Leia Shakespeare e aprecie a elegância do Bardo. Ler Shakespeare é abraçar a poesia de uma época. Além disso, é encantar-se com as rimas de uma geração, bem como permitir-se perder o fôlego na tensão. Logo, ler Shakespeare é ler o belo. Por isso, é preciso o máximo de fidelidade ao texto original em uma resenha de Macbeth.

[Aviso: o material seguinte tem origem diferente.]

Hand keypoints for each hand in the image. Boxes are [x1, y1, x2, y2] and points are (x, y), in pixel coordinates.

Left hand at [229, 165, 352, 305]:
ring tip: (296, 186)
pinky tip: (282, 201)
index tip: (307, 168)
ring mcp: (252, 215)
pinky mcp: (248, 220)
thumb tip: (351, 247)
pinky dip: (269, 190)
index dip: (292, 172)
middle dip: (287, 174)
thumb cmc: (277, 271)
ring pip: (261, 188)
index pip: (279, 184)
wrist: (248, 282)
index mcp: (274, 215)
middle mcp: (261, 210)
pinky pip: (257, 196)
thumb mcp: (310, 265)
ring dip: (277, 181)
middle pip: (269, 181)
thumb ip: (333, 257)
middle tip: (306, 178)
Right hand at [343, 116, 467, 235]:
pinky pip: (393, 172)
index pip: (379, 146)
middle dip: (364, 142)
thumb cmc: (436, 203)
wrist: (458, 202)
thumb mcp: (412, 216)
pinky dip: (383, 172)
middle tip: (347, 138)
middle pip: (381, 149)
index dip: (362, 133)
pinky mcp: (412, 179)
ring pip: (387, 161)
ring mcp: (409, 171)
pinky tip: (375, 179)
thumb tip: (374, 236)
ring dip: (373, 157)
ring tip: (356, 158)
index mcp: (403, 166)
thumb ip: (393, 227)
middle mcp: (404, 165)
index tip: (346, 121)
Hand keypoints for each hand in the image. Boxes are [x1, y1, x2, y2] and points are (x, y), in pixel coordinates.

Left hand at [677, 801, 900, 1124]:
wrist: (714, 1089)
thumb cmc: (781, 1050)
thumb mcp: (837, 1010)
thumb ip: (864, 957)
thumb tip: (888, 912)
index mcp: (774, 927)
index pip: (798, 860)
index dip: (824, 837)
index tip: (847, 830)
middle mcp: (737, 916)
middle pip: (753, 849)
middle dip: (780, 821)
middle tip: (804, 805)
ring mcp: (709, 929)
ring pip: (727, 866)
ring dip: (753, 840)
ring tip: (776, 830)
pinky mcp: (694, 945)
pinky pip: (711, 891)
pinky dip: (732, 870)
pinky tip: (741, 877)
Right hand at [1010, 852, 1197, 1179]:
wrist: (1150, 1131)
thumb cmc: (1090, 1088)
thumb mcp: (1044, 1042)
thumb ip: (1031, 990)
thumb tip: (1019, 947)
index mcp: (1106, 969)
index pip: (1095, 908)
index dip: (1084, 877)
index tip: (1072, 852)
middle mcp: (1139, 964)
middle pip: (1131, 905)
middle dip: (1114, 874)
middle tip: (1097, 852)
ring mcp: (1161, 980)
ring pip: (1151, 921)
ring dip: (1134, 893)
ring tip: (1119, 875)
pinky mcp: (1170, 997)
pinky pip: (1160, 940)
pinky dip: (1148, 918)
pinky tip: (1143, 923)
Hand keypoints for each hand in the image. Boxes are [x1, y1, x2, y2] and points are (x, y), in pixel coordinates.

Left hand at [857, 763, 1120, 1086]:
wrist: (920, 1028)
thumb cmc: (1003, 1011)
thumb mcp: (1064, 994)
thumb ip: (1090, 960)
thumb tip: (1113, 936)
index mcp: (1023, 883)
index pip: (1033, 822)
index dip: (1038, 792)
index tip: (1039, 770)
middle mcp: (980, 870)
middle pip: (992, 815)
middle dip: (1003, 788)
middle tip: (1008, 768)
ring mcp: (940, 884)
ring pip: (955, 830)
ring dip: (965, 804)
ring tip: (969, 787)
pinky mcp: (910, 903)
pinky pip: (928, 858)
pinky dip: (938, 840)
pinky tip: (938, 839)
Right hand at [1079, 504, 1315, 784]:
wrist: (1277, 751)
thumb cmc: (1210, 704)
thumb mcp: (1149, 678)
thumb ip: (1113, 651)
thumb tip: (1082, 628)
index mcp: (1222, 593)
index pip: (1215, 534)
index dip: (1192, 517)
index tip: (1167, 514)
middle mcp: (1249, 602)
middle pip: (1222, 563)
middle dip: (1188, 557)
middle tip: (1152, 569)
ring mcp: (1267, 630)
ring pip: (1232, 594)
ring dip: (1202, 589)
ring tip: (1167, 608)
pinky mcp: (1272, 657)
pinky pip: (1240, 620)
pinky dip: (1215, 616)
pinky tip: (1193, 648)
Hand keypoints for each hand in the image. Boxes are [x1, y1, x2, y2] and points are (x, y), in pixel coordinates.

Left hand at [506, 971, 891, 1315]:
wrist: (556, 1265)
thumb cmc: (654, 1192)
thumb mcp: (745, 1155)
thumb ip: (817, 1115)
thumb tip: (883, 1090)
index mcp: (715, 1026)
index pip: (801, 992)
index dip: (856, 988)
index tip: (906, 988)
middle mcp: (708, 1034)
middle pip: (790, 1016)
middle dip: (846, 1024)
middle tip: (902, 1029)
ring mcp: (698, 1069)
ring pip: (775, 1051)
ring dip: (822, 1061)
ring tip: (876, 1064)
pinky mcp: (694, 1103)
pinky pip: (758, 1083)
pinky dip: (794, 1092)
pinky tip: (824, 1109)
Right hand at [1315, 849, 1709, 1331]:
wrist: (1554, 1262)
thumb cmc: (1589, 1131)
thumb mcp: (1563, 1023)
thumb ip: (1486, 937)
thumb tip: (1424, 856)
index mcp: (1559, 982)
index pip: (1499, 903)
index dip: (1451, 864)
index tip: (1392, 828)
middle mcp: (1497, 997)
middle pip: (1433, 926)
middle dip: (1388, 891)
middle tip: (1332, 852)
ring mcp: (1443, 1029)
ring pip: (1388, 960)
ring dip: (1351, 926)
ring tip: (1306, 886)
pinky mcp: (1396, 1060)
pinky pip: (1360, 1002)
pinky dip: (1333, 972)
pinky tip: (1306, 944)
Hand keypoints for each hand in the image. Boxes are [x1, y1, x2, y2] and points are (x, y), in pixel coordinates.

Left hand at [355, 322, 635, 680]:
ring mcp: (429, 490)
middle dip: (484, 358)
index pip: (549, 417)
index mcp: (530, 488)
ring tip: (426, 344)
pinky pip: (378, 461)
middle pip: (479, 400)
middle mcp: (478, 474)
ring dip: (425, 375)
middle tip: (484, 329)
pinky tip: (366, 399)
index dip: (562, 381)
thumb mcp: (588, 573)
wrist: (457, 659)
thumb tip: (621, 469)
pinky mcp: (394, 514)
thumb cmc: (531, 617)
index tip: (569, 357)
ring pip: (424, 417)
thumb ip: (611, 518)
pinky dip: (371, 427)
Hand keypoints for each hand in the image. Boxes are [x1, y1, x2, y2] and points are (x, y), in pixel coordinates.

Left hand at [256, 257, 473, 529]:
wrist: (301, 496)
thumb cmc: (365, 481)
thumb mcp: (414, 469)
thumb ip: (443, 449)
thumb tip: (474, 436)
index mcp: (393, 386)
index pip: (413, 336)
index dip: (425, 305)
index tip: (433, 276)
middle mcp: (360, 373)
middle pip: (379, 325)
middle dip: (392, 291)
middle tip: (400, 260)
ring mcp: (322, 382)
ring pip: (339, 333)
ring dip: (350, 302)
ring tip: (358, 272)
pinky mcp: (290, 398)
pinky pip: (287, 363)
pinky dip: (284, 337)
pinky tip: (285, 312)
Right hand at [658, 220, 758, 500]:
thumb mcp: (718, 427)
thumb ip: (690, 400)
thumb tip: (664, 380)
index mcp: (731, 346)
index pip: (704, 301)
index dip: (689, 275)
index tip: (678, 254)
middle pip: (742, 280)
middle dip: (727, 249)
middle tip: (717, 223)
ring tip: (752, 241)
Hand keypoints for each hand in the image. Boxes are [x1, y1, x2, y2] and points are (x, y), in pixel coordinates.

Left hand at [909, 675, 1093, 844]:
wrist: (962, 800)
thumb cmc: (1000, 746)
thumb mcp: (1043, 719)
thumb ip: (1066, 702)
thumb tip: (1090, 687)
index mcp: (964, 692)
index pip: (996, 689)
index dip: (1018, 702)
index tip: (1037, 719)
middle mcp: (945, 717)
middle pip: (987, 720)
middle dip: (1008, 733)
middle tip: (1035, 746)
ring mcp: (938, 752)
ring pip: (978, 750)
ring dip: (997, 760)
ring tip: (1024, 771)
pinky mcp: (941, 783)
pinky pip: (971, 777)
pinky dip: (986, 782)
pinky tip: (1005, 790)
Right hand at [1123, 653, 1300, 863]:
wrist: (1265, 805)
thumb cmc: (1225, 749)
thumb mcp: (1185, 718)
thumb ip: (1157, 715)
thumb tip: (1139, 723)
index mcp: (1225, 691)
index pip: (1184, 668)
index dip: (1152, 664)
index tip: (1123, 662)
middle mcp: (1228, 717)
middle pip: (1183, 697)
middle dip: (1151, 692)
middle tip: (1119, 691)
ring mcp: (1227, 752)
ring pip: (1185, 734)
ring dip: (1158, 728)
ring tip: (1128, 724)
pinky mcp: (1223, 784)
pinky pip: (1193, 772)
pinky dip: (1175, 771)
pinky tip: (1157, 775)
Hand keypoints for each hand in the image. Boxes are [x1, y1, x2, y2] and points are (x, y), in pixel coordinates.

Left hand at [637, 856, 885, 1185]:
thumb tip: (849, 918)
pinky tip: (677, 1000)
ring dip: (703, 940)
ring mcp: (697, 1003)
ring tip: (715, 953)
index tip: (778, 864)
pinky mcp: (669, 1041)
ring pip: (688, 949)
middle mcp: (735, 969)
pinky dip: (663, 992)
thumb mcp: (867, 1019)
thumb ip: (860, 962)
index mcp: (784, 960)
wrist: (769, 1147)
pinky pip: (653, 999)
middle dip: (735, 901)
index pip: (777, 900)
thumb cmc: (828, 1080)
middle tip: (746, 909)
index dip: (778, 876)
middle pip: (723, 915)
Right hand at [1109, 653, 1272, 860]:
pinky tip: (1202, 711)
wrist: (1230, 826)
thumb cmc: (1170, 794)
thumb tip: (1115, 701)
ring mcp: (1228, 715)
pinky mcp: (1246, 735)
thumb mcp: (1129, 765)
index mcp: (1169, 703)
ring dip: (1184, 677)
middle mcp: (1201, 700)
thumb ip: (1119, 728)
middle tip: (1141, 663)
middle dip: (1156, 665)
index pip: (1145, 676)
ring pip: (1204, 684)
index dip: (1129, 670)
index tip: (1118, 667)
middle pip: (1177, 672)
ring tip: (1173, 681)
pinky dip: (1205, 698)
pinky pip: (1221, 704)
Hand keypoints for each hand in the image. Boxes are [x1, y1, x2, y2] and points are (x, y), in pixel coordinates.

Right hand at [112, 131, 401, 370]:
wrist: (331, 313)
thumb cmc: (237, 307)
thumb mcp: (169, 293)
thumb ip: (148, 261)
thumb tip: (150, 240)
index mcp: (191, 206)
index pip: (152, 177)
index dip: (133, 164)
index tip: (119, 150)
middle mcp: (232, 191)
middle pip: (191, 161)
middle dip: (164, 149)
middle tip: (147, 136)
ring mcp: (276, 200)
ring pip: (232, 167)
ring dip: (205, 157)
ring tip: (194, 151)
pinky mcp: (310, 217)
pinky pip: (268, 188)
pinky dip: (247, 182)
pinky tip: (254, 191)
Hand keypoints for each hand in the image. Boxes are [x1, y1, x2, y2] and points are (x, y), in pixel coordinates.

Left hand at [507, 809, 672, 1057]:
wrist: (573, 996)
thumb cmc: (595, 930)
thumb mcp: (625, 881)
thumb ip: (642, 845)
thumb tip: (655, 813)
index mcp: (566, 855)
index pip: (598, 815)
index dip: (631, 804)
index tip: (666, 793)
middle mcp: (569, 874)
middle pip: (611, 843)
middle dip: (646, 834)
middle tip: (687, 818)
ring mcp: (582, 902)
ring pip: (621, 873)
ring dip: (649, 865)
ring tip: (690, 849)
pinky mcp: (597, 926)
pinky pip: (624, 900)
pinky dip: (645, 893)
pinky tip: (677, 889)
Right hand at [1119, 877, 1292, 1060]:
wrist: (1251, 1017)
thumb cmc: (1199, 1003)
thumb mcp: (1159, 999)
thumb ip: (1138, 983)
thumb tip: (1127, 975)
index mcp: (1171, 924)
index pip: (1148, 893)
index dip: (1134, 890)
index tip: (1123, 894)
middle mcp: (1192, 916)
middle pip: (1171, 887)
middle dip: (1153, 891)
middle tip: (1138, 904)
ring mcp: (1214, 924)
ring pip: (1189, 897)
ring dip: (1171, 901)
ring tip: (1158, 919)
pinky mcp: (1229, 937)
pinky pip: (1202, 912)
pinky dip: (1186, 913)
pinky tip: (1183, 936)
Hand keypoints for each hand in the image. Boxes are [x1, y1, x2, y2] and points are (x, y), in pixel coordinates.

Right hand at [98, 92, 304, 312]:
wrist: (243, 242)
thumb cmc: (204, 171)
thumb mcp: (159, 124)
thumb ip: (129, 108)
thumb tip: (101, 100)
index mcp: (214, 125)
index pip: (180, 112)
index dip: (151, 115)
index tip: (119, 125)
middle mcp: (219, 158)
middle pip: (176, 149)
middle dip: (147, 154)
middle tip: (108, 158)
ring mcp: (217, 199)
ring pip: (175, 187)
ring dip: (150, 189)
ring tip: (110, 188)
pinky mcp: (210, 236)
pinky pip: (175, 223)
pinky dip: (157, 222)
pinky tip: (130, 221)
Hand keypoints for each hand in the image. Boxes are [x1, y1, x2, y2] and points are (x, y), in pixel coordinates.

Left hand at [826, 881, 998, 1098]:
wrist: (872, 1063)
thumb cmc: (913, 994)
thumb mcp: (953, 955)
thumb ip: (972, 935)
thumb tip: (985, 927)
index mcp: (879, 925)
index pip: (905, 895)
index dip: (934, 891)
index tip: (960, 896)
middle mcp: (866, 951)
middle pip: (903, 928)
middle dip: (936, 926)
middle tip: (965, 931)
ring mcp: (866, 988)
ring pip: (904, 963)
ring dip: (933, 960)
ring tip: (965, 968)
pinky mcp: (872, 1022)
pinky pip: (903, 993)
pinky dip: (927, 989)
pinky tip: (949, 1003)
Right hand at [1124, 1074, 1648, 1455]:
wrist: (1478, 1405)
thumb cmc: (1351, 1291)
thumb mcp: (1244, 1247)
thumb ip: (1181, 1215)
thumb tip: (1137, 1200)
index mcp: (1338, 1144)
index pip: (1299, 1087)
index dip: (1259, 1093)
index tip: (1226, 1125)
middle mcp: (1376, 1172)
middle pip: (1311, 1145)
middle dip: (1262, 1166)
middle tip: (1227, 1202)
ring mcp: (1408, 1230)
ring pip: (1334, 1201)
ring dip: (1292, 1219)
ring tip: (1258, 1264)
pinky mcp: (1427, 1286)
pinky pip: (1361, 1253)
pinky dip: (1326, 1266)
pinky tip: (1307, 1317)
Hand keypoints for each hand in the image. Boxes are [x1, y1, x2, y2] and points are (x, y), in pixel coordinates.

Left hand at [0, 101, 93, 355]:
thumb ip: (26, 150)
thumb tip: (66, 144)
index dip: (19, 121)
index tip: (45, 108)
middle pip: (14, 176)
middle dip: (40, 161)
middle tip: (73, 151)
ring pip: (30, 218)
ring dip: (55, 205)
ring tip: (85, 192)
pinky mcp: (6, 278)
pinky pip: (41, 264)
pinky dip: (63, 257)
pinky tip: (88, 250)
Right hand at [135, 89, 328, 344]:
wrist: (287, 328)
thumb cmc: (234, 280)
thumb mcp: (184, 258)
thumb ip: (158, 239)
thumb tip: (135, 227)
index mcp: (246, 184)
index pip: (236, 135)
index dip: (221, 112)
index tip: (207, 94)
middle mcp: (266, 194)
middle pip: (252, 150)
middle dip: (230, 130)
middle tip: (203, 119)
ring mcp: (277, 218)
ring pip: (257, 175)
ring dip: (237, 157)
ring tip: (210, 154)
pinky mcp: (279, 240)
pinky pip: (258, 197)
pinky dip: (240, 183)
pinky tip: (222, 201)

Um bom filme para acompanhar a resenha de macbeth

Assim, para quem quer acompanhar essa resenha de Macbeth com um filme, recomendo bastante o longa Macbeth (2015) do diretor britânico Justin Kurzel. Ainda que tendo que evitar perder a essência da peça, ele deu uma nova roupagem a obra cinematográfica. Ao mesmo tempo, recomendo pela incrível atuação Michael Fassbender como Macbeth e a linda Marion Cotillard como Lady Macbeth que com toda a certeza formam uma belíssima dupla. 

Por outro lado, a mais recente adaptação para o cinema é A Tragédia de Macbeth (2021) de Joel Coen. Aliás, o mesmo adotou uma ambientação cinzenta para representar não apenas a tragédia shakesperiana, mas também a situação política do planeta que caminha ambiciosamente para o fim.

Ademais, Denzel Washington assume seu Macbeth soturno ao lado da ambiciosa Lady Macbeth interpretada por Frances McDormands. Um excelente complemento para quem leu uma resenha de Macbeth.